OpenMS
|
The following sections explain the example pipelines TOPPAS comes with.
You can open all examples pipelines by selecting File
> Open
example
file
in TOPPAS.
All input files and parameters are already specified, so you can just hit Pipeline
> Run
(or press F5
) and see what happens.
The file peakpicker_tutorial.toppas
can be inspect it in TOPPAS via File -> Open Example File
. It contains a simple pipeline representing a common use case: starting with profile data, the noise is eliminated and the baseline is subtracted. Then, PeakPickerHiRes is used to find all peaks in the noise-filtered and baseline-reduced profile data.
This section describes an example identification pipeline contained in the example directory, Ecoli_Identification.toppas
. Inspect it in TOPPAS via File -> Open Example File
. It is shipped together with a reduced example mzML file containing 139 MS2 spectra from an E. coli run on an Orbitrap instrument as well as an E. coli target-decoy database.

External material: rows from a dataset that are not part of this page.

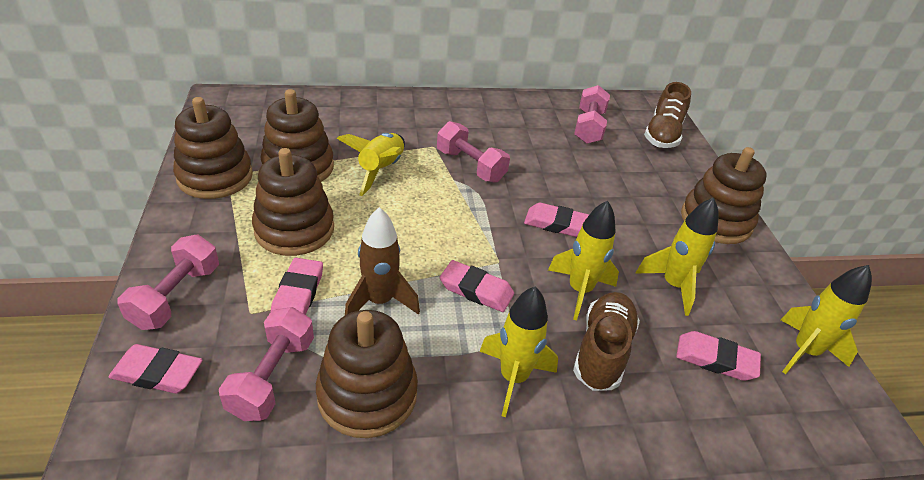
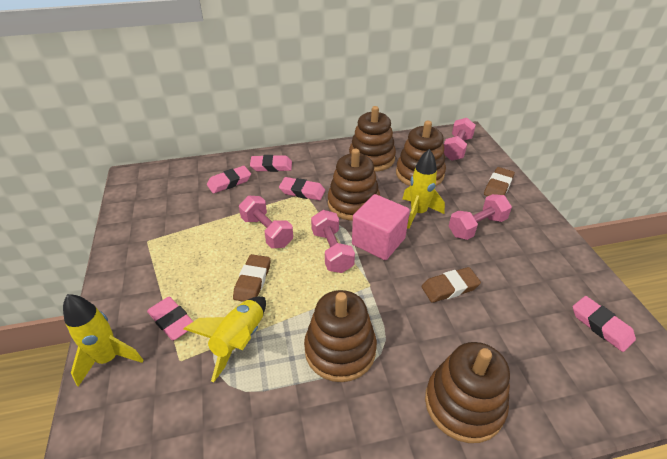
brown eraser: none = 0 -> [233,254,271,302] [421,267,481,303] [484,167,515,196] = 3
brown rocket: [345,207,420,315] = 1 -> none = 0
brown shoe: [573,292,640,391] [644,82,691,148] = 2 -> none = 0
pink cube: none = 0 -> [352,194,410,260] = 1
yellow rocket: [337,133,405,196] [479,286,558,417] [548,200,619,320] [636,197,719,316] [781,265,872,374] = 5 -> [63,294,143,387] [184,296,266,382] [402,149,445,229] = 3

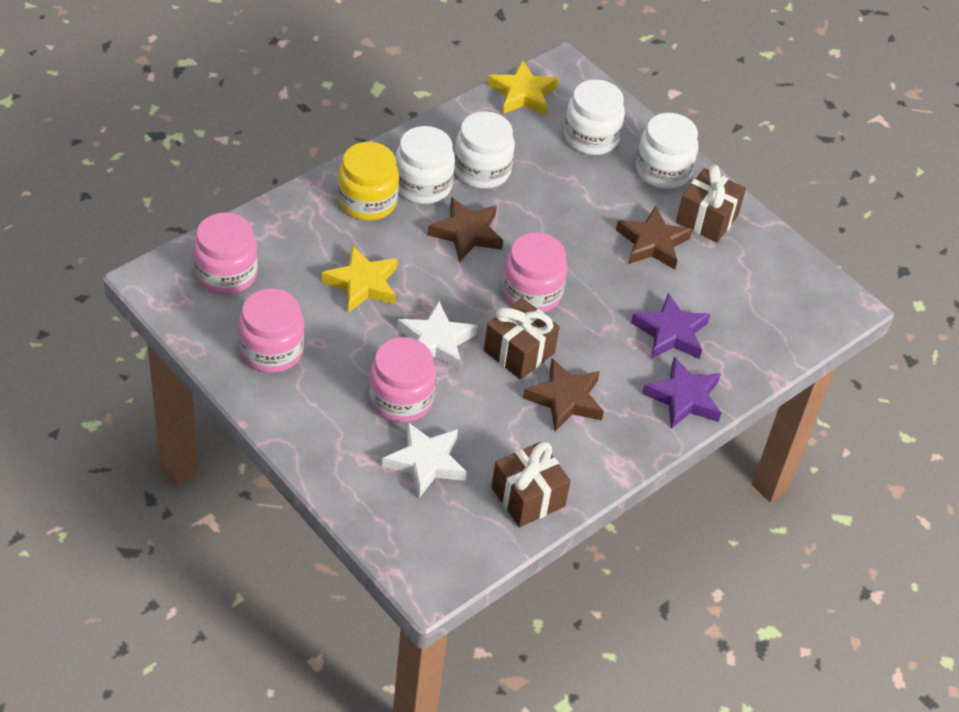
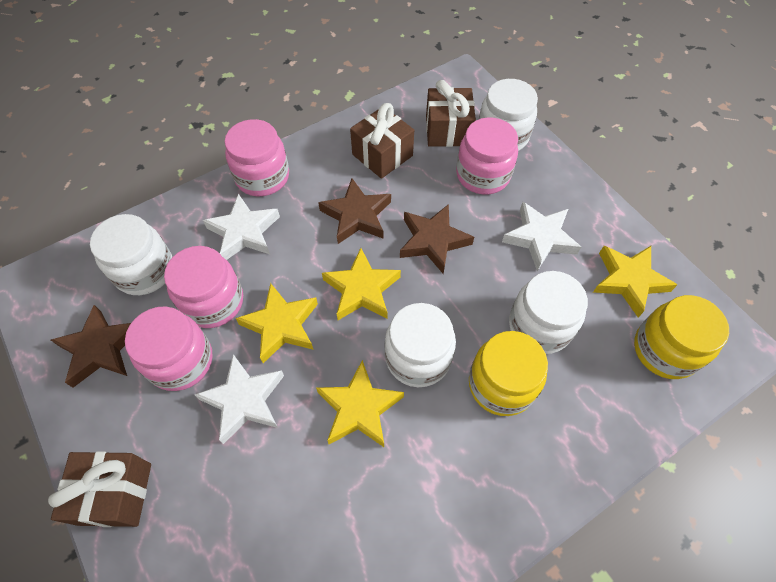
purple star: [631,293,710,359] [642,357,721,429] = 2 -> none = 0
white star: [382,422,467,498] [397,301,478,370] = 2 -> [195,354,284,444] [203,193,280,260] [502,202,581,271] = 3
yellow jar: [338,142,399,221] = 1 -> [469,331,548,416] [634,295,729,379] = 2
yellow star: [322,245,397,313] [488,60,559,116] = 2 -> [236,283,318,363] [316,360,404,447] [322,248,401,320] [593,246,677,317] = 4

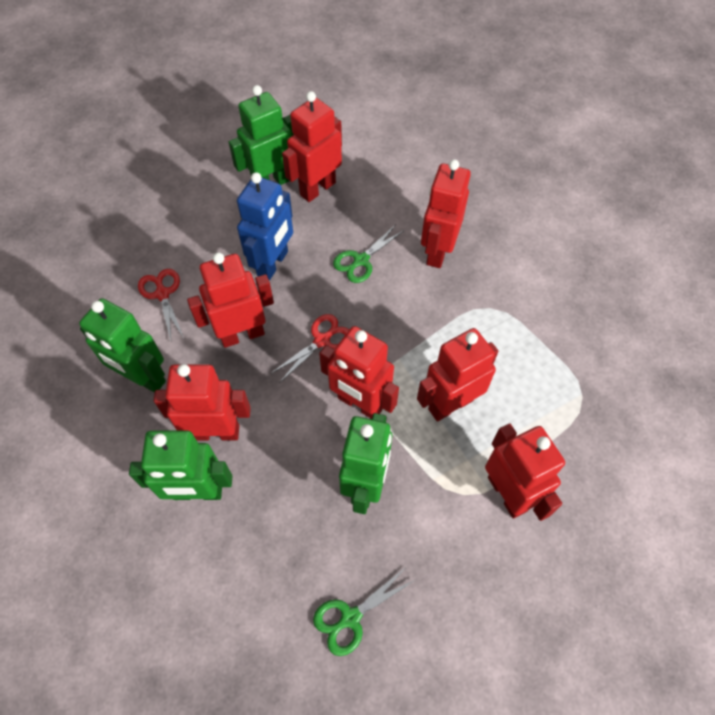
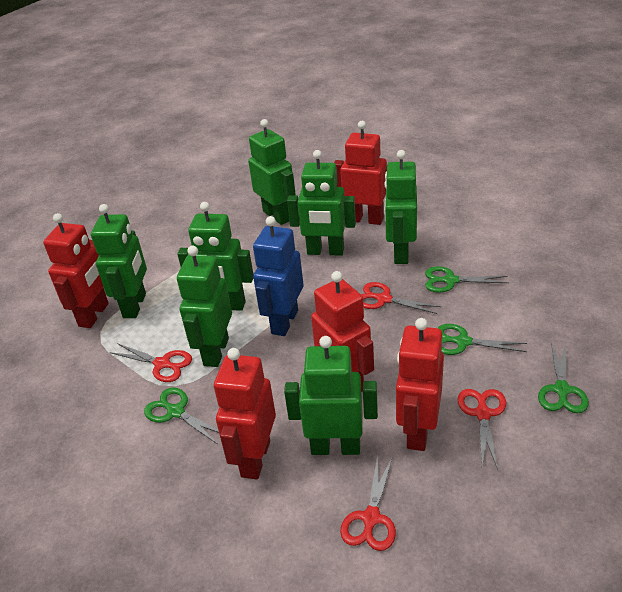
green robot: [79,298,166,393] [129,430,232,500] [229,85,294,185] [339,413,392,514] = 4 -> [91,204,147,318] [177,202,253,311] [177,246,232,367] [248,119,296,225] [284,336,378,455] [287,150,356,256] [385,150,417,264] = 7
green scissors: [313,568,415,656] [333,224,405,283] = 2 -> [144,387,219,444] [425,266,508,293] [438,324,527,355] [538,342,589,413] = 4
red robot: [154,364,251,440] [187,252,274,348] [282,91,342,202] [319,326,399,419] [417,328,498,422] [421,159,471,268] [485,423,565,521] = 7 -> [43,213,109,328] [214,348,276,480] [311,271,374,392] [334,121,387,225] [396,318,444,451] = 5
red scissors: [138,269,184,340] [271,314,349,383] = 2 -> [110,343,192,382] [340,455,396,551] [361,282,441,314] [458,389,506,470] = 4

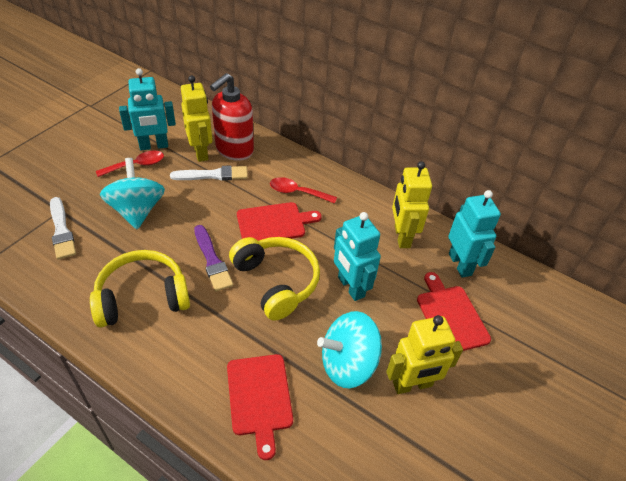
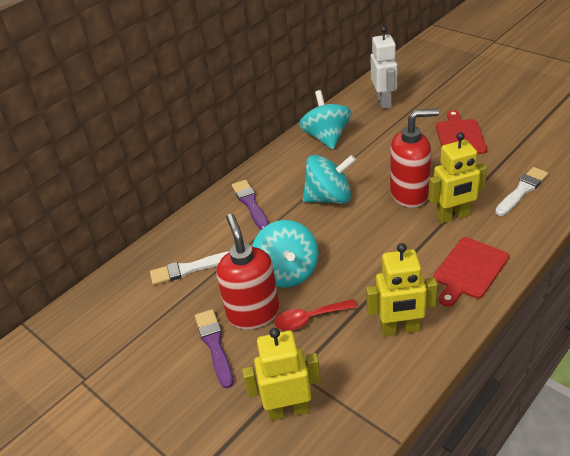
purple brush: [194,225,233,292] = 1 -> [195,309,234,388] [232,180,269,230] = 2
red cutting board: [227,354,293,460] [237,202,322,241] [417,272,491,351] = 3 -> [434,237,509,307] [436,110,487,154] = 2
red soap dispenser: [210,73,254,161] = 1 -> [216,214,279,330] [390,109,439,208] = 2
red spoon: [96,151,164,177] [270,177,337,204] = 2 -> [275,299,357,331] = 1
turquoise robot: [119,68,176,150] [334,212,381,301] [448,190,501,278] = 3 -> none = 0
turquoise spinning top: [100,158,165,229] [317,311,382,388] = 2 -> [252,220,318,288] [299,90,351,149] [303,155,356,204] = 3
white robot: none = 0 -> [371,26,398,109] = 1
yellow headphones: [90,250,190,328] [229,237,320,320] = 2 -> none = 0

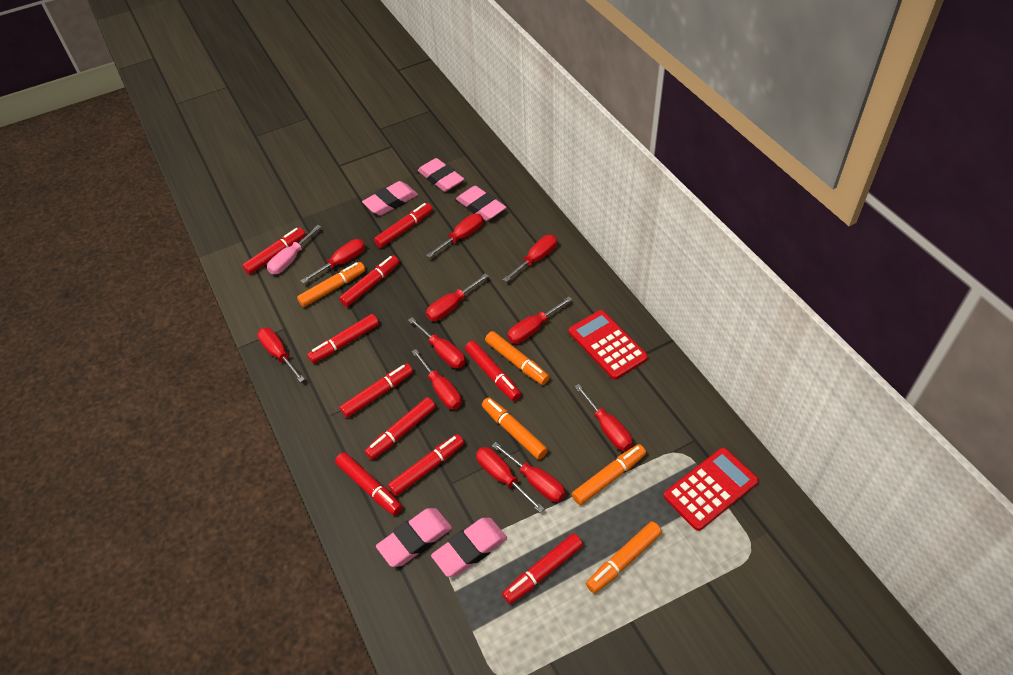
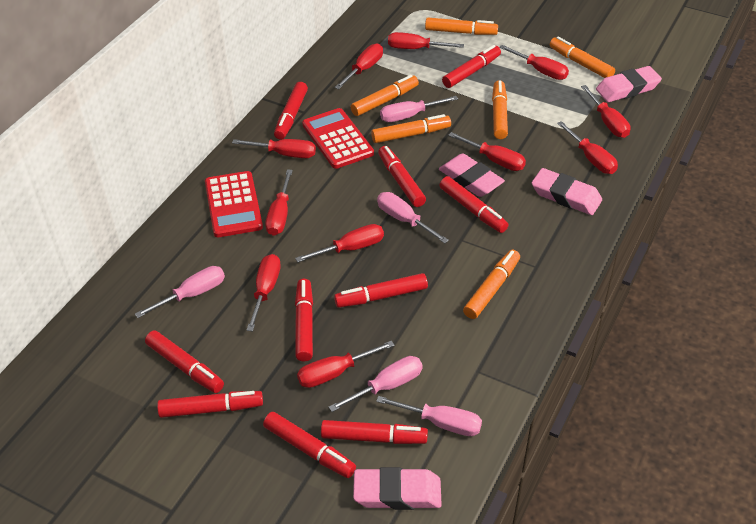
orange marker: [297,262,365,307] [482,397,548,459] [485,331,550,385] [572,444,646,505] [586,521,662,594] = 5 -> [351,75,419,116] [371,114,451,143] [425,18,498,35] [463,250,520,319] [492,80,508,139] [550,37,615,78] = 6
pink eraser: [362,181,418,215] [376,508,452,567] [418,158,464,192] [431,518,507,577] [456,186,506,221] = 5 -> [353,467,442,510] [439,153,505,197] [532,168,602,215] [596,66,662,102] = 4
pink screwdriver: [267,225,321,275] = 1 -> [135,266,225,318] [329,356,423,412] [376,396,482,436] [377,192,449,243] [380,96,458,122] = 5

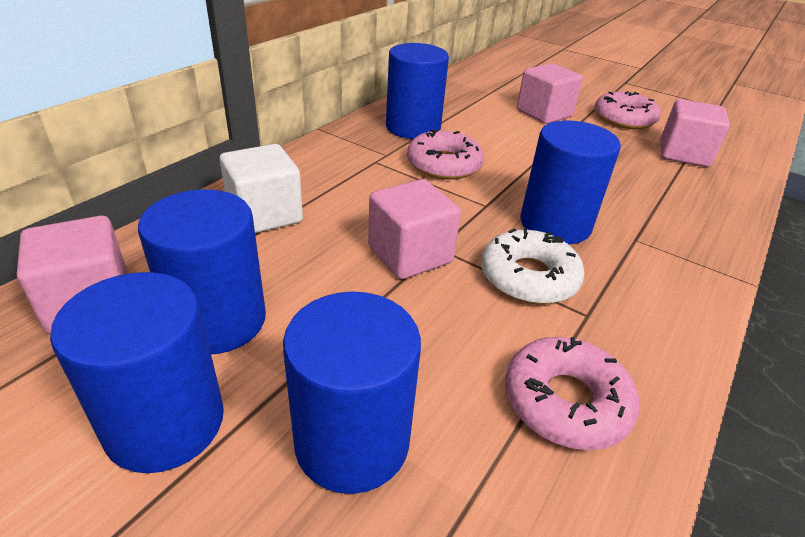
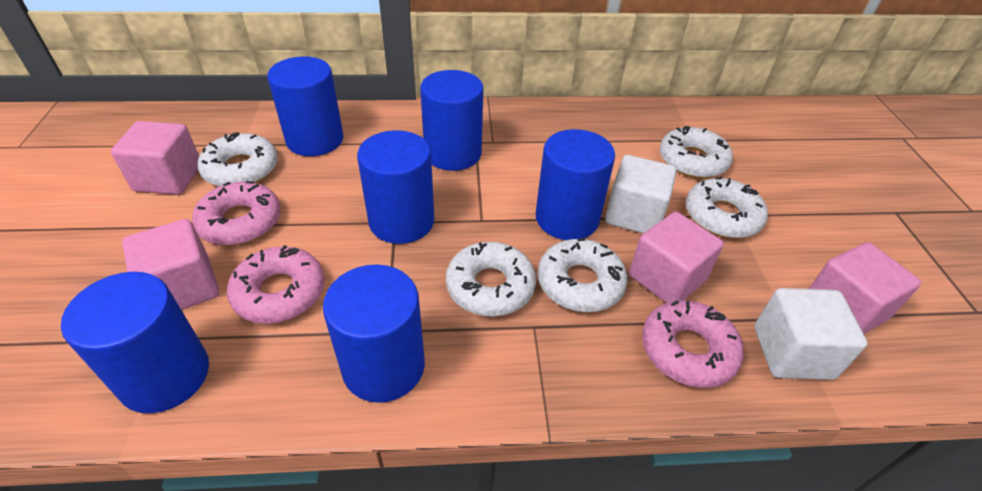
blue cylinder: [50,272,224,473] [138,189,266,354] [283,292,421,494] [386,43,449,139] [521,120,621,244] = 5 -> [61,272,209,413] [267,57,344,156] [323,265,425,403] [357,130,434,244] [420,70,483,171] [536,129,615,240] = 6
white cube: [220,144,303,233] = 1 -> [605,155,677,234] [754,288,868,380] = 2
white donut: [481,228,585,304] = 1 -> [197,132,278,186] [446,242,536,316] [538,238,628,312] [660,126,733,178] [686,177,768,238] = 5

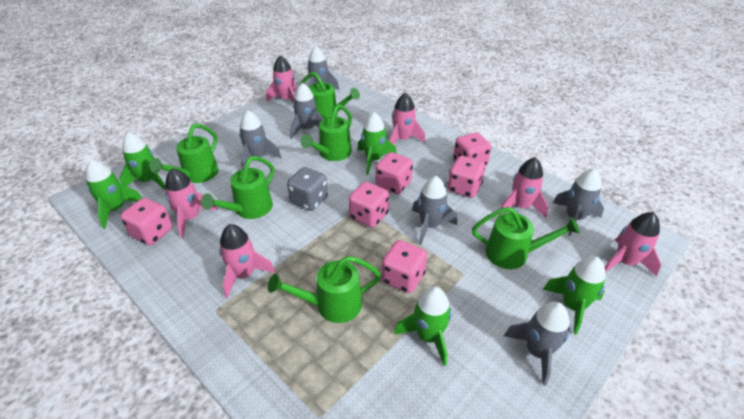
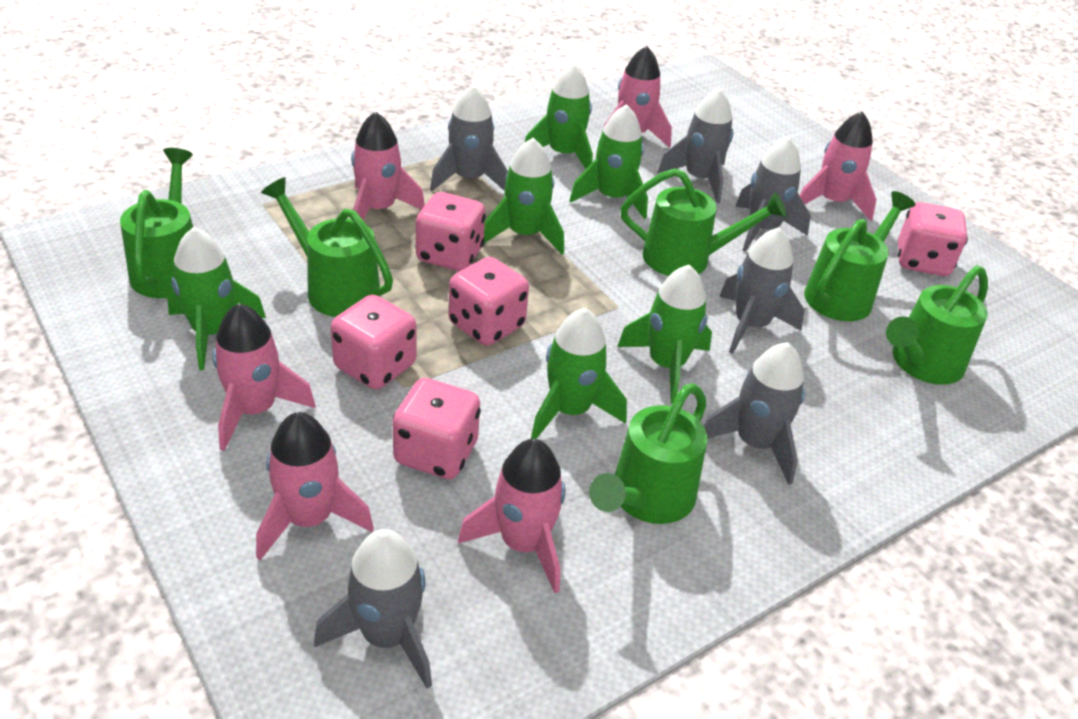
green rocket: [86,160,142,229] [119,132,166,190] [357,112,397,175] [394,286,452,366] [543,256,606,335] = 5 -> [167,227,266,370] [484,138,564,255] [524,63,593,169] [531,308,627,439] [569,104,648,219] [617,265,712,403] = 6
grey dice: [287,167,328,211] = 1 -> none = 0
pink dice: [120,198,173,245] [349,182,389,228] [376,152,413,194] [382,240,427,293] [447,156,485,198] [453,133,492,166] = 6 -> [331,295,416,390] [393,378,481,479] [416,192,486,271] [448,257,529,346] [898,202,968,276] = 5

We use the search engine Comet (Eng et al., 2012) for peptide identification. Therefore, Comet must be installed and the path to the Comet executable (Comet.exe) must be set in the parameters of the CometAdapter node. If you installed OpenMS using our binary-package installers, chances are, Comet is already available on your system and in your $PATH environment variable, and the adapter will just work out of the box.
Extensions to this pipeline would be to do the annotation of the spectra with multiple search engines and combine the results afterwards, using the ConsensusID TOPP tool.
The results may be exported using the TextExporter tool, for further downstream analysis with non-OpenMS tools.
The simple pipeline described in this section (BSA_Quantitation.toppas
) can be used to quantify peptides that occur on different runs. Inspect it in TOPPAS via File -> Open Example File
. The example dataset contains three different bovine serum albumin (BSA) runs. First, FeatureFinderCentroided is called since the dataset is centroided. The results of the feature finding are then annotated with (existing) identification results. For convenience, we provide these search results (as idXML files) with an FDR of 5% in the BSA directory.
Identifications are mapped to features by the IDMapper. The last step is performed by FeatureLinkerUnlabeled which links corresponding features. The results can be used to calculate ratios, for example. The data could also be exported to a text based format using the TextExporter for further processing (e.g., in Microsoft Excel).
The results can be opened in TOPPView. The next figures show the results in 2D and 3D view, together with the feature intermediate results. One can see that the intensities and retention times are slightly different between the runs. To correct for retention times shift, a map alignment could be done, either on the spectral data or on the feature data.
We will use a special FDR search strategy described by Lin et al.. It uses a mode of DecoyDatabase which allows to create a special "neighbor" database to control the FDR.
The example pipeline is named FDR_NeighborSearch.toppas
. Inspect it in TOPPAS via File -> Open Example File
. A description is provided within the TOPPAS workflow.
The following example is actually not a useful workflow but is supposed to demonstrate how merger and collector nodes can be used in a pipeline. Have a look at merger_tutorial.toppas
. Inspect it in TOPPAS via File -> Open Example File
.
In short: mergers require multiple input edges, whose data is combined bit by bit. Collectors on the other hand usually only have one input edge and combine all files from this single edge into a list in one go. The succeeding tool will be invoked only once, with a list of input files.
In detail, a merger merges its incoming file lists, i.e., files of all incoming edges are combined into new lists. Each file list has an many elements as the merger has incoming connections. And there are as many lists as there are files(rounds) from the the preceeding(=upstream) tool. The tool downstream of the merger is invoked with these merged lists as input files. All incoming connections should pass the same number of files (unless one of the upstream nodes is in "recycling mode"), such that all merged lists have the same number of files. In other words, if you have K input edges with N files each, the merger will create N output lists, with K elements each.
A collector node, on the other hand, waits for all rounds to finish on its upstream side before concatenating all files from all incoming connections into one single list. It then calls the next tool with this list of files as input. This will happen exactly once during the entire pipeline run.
In order to track what is happening, you can just open the example file and run it. When the pipeline execution has finished, have a look at all input and output files (e.g., select Open
in
TOPPView
in the context menu of the input/output nodes). The input files are named rt_1.mzML, rt_2.mzML, ... and each contains a single spectrum with RT as indicated by the filename, so you can easily see which files have been merged together.